Should I drop or keep catch-all results before sending?

Last updated May 19, 2026Best practices

A catch_all result means the receiving domain accepts mail for every address it is offered, valid or not. Valid Email Checker cannot prove a specific catch-all address is real without sending a test message (which we will not do, since it would be a deliverability risk in itself). The decision to keep or drop comes down to who the audience is and what the cost of a bad bounce looks like for the campaign.

Keep catch-all when...

  • You're sending to a warm B2B audience where the recipient gave you their work address in person, at a conference, or through a paid platform. The catch-all is almost certainly a legitimate corporate mailbox, and dropping it removes real recipients.
  • The domain is one you trust from past experience. Some Fortune 500 companies and most consulting firms run catch-all SMTP. Sending to verified-employee addresses at those domains is normal.
  • The campaign is a transactional or follow-up message to someone who explicitly requested it (order confirmation, demo follow-up). Bounce rate on these is moot since you would be sending anyway.

Drop catch-all when...

  • You're running cold outreach to a purchased or scraped list. Catch-all bounce rates can hit 30 to 50% on cold lists because the address might be a guess that no real human reads.
  • Sender reputation is already shaky. If your domain is rebuilding deliverability after a previous bounce-rate incident, every percentage point of bounce matters. Drop catch-all for the recovery period.
  • You're sending a B2C consumer marketing campaign. Most consumer mail providers (Gmail, Yahoo, Outlook.com) are not catch-all. A catch-all in a B2C list is unusual and probably worth investigating before sending.

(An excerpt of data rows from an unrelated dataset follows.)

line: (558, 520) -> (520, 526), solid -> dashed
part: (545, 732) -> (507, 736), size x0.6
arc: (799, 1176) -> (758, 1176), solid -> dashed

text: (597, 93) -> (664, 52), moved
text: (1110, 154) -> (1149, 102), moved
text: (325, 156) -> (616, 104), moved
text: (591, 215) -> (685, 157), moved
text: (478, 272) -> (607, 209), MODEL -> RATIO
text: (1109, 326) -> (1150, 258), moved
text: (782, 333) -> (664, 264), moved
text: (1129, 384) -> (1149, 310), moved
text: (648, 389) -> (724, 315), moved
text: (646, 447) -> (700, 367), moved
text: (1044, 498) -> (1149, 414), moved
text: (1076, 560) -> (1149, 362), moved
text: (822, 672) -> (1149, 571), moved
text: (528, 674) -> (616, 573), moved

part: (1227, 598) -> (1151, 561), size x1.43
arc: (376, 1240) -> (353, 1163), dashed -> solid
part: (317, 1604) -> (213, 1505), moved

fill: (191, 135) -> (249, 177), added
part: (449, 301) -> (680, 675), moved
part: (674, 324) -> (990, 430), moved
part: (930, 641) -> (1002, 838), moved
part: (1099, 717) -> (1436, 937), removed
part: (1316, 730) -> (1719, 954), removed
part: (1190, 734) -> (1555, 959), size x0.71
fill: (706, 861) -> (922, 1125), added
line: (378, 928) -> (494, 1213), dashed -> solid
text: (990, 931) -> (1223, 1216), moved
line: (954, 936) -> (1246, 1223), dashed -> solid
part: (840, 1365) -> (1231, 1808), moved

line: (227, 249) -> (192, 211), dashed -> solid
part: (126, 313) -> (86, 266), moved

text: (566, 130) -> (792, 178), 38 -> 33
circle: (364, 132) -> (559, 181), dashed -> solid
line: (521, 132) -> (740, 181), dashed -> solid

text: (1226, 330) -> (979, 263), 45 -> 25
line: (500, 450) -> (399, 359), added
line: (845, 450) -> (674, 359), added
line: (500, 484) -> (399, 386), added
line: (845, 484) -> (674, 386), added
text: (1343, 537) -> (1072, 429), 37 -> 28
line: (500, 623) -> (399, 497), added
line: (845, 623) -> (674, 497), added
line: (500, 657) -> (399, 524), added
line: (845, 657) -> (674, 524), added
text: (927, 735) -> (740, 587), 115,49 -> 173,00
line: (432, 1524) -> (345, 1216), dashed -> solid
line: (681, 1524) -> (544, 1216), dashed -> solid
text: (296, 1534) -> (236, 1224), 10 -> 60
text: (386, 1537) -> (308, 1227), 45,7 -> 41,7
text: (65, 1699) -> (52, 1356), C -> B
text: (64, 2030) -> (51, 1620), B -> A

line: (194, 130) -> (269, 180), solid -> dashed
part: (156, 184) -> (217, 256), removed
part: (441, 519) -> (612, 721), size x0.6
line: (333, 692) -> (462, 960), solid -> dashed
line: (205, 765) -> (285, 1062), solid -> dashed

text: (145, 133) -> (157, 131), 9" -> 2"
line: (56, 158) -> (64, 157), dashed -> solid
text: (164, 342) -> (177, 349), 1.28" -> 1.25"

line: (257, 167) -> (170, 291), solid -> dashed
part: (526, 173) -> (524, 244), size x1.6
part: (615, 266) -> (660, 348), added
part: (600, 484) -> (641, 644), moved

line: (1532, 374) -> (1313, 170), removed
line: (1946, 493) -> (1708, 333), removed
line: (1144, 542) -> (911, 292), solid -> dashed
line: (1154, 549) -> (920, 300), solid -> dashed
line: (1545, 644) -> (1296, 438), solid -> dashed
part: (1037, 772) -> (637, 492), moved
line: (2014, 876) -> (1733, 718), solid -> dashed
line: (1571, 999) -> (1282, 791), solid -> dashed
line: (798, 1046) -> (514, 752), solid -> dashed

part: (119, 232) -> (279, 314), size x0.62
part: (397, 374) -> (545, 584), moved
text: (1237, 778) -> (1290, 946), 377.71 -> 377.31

The compromise: isolate catch-all in a separate send

A common pattern is to put catch-all addresses in their own segment and send to them on a separate schedule with tight monitoring. If bounce rate on that segment goes over your threshold, suppress automatically. Most ESPs let you trigger suppression rules per-segment, and this keeps the safe segment from inheriting any deliverability damage if the catch-all batch goes badly.

Expected bounce-rate numbers

From the data we see across customers running Valid Email Checker pre-campaign:

AudienceCatch-all bounce rate
Warm B2B (your own form signups)5 to 10%
Lukewarm B2B (downloaded list members)10 to 20%
Cold B2B (purchased lists)25 to 50%
Consumer (any source)Highly variable, treat with caution

For the deep mechanics on how the engine detects catch-all in the first place, read how does VEC detect catch-all domains in real-time and the long-form catch-all emails complete guide.

Spamtraps hide in catch-all
Some spam-trap operators run catch-all domains intentionally — every address resolves and looks deliverable. The only protection is to not send blind to catch-all domains you do not know. Drop, or warm up the recipient through some other channel first.